- TEXT SECTION

★ ★ ★

# How to be a Good Older Brother at 25.



## lalsr1988 (Apr 16, 2012)

Well, as the subject says, I am 25. I am married, with three children. I just found out that my Dad and Stepmom are expecting. I am excited. I am hoping for a very close relationship with my sibling as they grow. I do not have a good relationship with my sister. I have tried to, but she blocks me at every turn, so this is like a second chance to me. However, they live about 700 miles away, and due to my their religious beliefs, do not celebrate Holidays or Birthdays. I have been informed by them that I am very welcome in their's and the babys lives. How can I be a good big Brother again, due to the large age gap, as well as the lack of Holidays to spend family time together. Any suggestions?

Thank You


----------



## Anon Pink (Jan 17, 2013)

The same way you are a good dad. You become a physical presence in his life. As a baby, this is good because he will always have known you. As he gets older its important to be a consistent presence because kids don't play catch up too well in the absence of spending concentrated intense time together. But, you're 700 miles away so...not sure how you bridge that gap.


----------



## Wiltshireman (Jan 23, 2013)

Personally I think you will be more likely to be an "uncle" figure to this younger half sibling than to be a "brother" figure.

★ ★ ★

[Data listing]
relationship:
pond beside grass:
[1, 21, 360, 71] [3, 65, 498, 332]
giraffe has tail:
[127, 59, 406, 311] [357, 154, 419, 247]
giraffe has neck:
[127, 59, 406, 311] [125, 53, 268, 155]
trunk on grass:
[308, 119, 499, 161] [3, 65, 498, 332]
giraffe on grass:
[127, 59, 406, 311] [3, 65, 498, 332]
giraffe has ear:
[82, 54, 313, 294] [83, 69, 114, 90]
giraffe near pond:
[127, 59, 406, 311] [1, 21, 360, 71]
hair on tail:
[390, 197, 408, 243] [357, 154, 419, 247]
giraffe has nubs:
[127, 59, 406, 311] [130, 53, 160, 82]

★ ★ ★

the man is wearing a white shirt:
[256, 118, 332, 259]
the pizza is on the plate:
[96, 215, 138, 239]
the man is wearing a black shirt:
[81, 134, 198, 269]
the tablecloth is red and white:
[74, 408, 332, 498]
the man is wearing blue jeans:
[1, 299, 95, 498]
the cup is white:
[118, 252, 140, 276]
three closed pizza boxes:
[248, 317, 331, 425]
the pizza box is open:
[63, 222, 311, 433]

★ ★ ★

- TASK LIST
1 - Extract from the forum thread on being a good older brother the passage starting at "## lalsr1988 (Apr" and ending at "(Jan 17, 2013)".
2 - Extend the forum thread on being a good older brother, picking up after its final sentence.
The data serve no purpose in this exercise.

- OUTPUTS
1 -
## lalsr1988 (Apr 16, 2012)

Well, as the subject says, I am 25. I am married, with three children. I just found out that my Dad and Stepmom are expecting. I am excited. I am hoping for a very close relationship with my sibling as they grow. I do not have a good relationship with my sister. I have tried to, but she blocks me at every turn, so this is like a second chance to me. However, they live about 700 miles away, and due to my their religious beliefs, do not celebrate Holidays or Birthdays. I have been informed by them that I am very welcome in their's and the babys lives. How can I be a good big Brother again, due to the large age gap, as well as the lack of Holidays to spend family time together. Any suggestions?

Thank You


----------



## Anon Pink (Jan 17, 2013)

2 -
The age gap may mean that this new child will have more in common with your children that yourself and the 700 miles will mean that even with the best will in the world you will not see each other as frequently as you might otherwise have.

There is no reason you cannot have a good relationship despite these limitations but it will not be the same as if you had grown up in the same house sharing each other’s daily lives.

As always the more time and effort you are able to put into a relationship the greater the chances of success.


----------



## TCSRedhead (Oct 17, 2012)

It's a very different sibling relationship. My oldest girls are 22 and 20 and do not live at home. We have a 1 year old son.

They are much more like close aunts than sisters but they do make sure to spend time with him as often as they can.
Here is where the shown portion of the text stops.